Dataset entries:
★ ★ ★ ★ ★

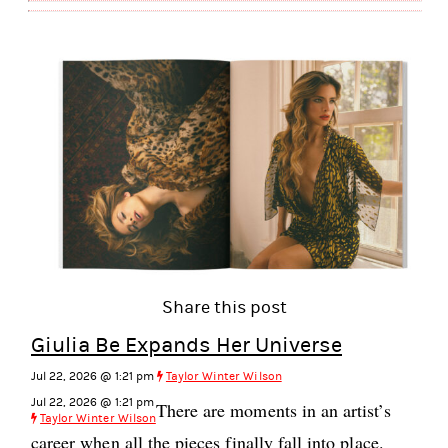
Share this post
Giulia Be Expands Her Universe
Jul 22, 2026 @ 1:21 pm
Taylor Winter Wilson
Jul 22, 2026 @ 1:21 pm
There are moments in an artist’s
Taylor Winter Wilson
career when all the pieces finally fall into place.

★ ★ ★ ★ ★

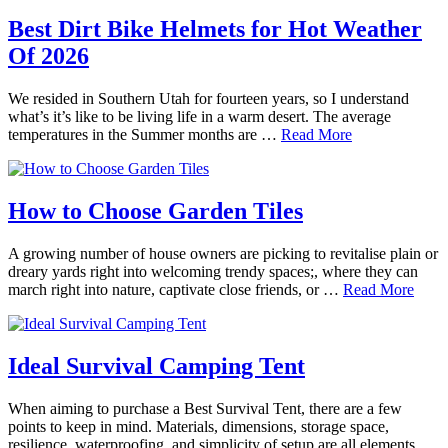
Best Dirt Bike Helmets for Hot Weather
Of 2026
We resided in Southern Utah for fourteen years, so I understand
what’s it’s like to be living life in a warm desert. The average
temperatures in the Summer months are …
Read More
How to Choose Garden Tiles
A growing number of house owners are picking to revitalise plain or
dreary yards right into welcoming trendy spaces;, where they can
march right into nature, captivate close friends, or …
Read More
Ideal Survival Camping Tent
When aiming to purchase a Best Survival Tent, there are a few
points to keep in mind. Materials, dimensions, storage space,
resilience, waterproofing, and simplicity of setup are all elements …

★ ★ ★ ★ ★

▶ Job: Give back exactly the lines above starting at the line where "Ideal Survival Camping Tent" appears and ending at the line where "resilience, waterproofing, and" appears, both included, with no other lines.

▶ Your solution:
Ideal Survival Camping Tent
When aiming to purchase a Best Survival Tent, there are a few
points to keep in mind. Materials, dimensions, storage space,
resilience, waterproofing, and simplicity of setup are all elements …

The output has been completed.